I'd like get to know OpenMP a bit, cause I'd like to have a huge loop parallelized. After some reading (SO, Common OMP mistakes, tutorial, etc), I've taken as a first step the basically working c/mex code given below (which yields different results for the first test case).
The first test does sum up result values - functions serial, parallel -,
the second takes values from an input array and writes the processed values to an output array - functions serial_a, parallel_a.
My questions are:
Why differ the results of the first test, i. e. the results of the serial and parallel
Suprisingly the second test succeeds. My concern is about, how to handle memory (array locations) which possibly are read by multiple threads? In the example this should be emulated by a[i])/cos(a[n-i].
Are there some easy rules how to determine which variables to declare as private, shared and reduction?
In both cases int i is outside the pragma, however the second test appears to yield correct results. So is that okay or has i to be moved into the pragma omp parallel region, as being said here?
Any other hints on spoted mistakes?
Code
#include "mex.h"
#include <math.h>
#include <omp.h>
#include <time.h>
double serial(int x)
{
double sum=0;
int i;
for(i = 0; i<x; i++){
sum += sin(x*i) / cos(x*i+1.0);
}
return sum;
}
double parallel(int x)
{
double sum=0;
int i;
#pragma omp parallel num_threads(6) shared(sum) //default(none)
{
//printf(" I'm thread no. %d\n", omp_get_thread_num());
#pragma omp for private(i, x) reduction(+: sum)
for(i = 0; i<x; i++){
sum += sin(x*i) / cos(x*i+1.0);
}
}
return sum;
}
void serial_a(double* a, int n, double* y2)
{
int i;
for(i = 0; i<n; i++){
y2[i] = sin(a[i]) / cos(a[n-i]+1.0);
}
}
void parallel_a(double* a, int n, double* y2)
{
int i;
#pragma omp parallel num_threads(6)
{
#pragma omp for private(i)
for(i = 0; i<n; i++){
y2[i] = sin(a[i]) / cos(a[n-i]+1.0);
}
}
}
void mexFunction(int nlhs, mxArray* plhs[], int nrhs, const mxArray* prhs[])

━━━━

• TASK SET
(1) Check each statement against the OpenMP post and answer yes or no, quoting the words from the post that decide it: (a) The parallel version of the first test asks for six threads. (b) The serial and parallel versions of the second test give different results. (c) In both tests, int i is declared outside the pragma.
(2) Write out the part of the OpenMP post between "Are there some" and "on spoted mistakes?", inclusive.

• SUPPLIED INFORMATION

━━━━

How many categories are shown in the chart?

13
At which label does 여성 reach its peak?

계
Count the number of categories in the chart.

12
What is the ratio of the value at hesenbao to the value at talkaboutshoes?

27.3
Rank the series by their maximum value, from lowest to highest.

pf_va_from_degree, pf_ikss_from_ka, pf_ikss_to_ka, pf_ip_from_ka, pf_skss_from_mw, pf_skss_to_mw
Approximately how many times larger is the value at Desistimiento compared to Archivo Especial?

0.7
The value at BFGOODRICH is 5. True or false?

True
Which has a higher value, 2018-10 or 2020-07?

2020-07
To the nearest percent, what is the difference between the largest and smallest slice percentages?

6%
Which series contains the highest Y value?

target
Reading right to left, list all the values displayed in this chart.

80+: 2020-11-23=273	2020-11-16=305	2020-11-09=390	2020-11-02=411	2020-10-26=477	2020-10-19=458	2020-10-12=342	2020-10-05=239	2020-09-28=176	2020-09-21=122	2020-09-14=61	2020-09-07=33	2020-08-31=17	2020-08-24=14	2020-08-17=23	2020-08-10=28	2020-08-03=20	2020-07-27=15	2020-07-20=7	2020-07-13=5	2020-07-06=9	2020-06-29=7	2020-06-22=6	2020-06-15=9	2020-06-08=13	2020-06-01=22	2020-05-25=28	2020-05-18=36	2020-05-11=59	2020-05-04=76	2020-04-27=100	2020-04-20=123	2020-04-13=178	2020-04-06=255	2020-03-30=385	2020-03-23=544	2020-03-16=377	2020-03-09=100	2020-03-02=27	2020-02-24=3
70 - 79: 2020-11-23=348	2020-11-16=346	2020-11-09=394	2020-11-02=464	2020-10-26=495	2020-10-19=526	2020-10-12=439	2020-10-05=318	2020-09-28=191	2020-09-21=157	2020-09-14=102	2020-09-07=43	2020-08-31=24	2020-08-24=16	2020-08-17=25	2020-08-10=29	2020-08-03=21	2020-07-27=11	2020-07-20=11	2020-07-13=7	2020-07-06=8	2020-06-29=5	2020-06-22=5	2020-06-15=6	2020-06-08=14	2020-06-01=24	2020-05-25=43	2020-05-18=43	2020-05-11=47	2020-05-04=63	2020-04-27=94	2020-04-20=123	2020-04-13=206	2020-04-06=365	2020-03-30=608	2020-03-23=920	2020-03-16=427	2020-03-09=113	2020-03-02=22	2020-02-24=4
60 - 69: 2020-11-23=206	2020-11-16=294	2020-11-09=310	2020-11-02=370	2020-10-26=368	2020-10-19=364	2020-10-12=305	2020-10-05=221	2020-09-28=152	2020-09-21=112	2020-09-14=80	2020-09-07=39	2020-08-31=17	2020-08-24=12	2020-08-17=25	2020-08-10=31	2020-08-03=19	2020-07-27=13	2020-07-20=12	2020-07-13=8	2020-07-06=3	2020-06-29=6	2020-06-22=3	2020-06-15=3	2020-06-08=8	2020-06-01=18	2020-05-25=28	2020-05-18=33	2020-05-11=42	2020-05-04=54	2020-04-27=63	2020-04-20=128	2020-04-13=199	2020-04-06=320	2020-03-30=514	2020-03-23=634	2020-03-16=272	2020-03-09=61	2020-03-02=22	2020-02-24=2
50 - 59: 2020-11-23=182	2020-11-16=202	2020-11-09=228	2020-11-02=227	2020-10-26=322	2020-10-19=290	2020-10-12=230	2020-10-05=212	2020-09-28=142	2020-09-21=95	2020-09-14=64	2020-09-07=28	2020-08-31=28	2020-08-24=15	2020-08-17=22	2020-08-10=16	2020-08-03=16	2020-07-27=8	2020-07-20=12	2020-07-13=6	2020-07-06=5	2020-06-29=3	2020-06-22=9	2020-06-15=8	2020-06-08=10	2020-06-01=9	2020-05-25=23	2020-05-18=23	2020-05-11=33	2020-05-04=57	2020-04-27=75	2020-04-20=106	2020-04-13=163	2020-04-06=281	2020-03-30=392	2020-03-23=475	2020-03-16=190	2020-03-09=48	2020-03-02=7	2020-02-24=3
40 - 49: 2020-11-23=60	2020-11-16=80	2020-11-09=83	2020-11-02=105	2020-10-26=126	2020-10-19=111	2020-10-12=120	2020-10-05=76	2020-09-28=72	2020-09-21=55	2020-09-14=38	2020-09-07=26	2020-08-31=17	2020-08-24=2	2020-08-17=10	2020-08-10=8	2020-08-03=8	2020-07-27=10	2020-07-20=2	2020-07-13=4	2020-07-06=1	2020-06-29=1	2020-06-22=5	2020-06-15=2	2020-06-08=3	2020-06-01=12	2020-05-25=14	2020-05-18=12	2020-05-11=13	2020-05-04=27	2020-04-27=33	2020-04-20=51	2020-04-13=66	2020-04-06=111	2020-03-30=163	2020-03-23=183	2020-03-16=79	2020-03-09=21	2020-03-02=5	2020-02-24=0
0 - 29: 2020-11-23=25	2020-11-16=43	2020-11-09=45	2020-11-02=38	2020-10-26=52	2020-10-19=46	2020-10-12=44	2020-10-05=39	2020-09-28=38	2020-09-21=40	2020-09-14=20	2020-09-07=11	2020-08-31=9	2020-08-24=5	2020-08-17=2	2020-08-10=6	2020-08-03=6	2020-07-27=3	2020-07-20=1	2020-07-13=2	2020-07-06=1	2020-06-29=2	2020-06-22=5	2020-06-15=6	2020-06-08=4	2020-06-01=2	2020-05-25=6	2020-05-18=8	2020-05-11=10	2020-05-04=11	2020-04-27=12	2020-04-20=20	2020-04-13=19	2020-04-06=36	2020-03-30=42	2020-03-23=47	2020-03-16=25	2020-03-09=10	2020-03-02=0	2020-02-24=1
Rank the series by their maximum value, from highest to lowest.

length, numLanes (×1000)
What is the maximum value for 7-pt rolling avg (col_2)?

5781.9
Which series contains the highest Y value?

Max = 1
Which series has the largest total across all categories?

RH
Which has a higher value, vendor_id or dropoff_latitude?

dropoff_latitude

━━━━

• SOLVED TASKS
(1)
(a) Yes: "#pragma omp parallel num_threads(6)"
(b) No: "Suprisingly the second test succeeds."
(c) Yes: "In both cases int i is outside the pragma"

(2)
Are there some easy rules how to determine which variables to declare as private, shared and reduction?
In both cases int i is outside the pragma, however the second test appears to yield correct results. So is that okay or has i to be moved into the pragma omp parallel region, as being said here?
Any other hints on spoted mistakes?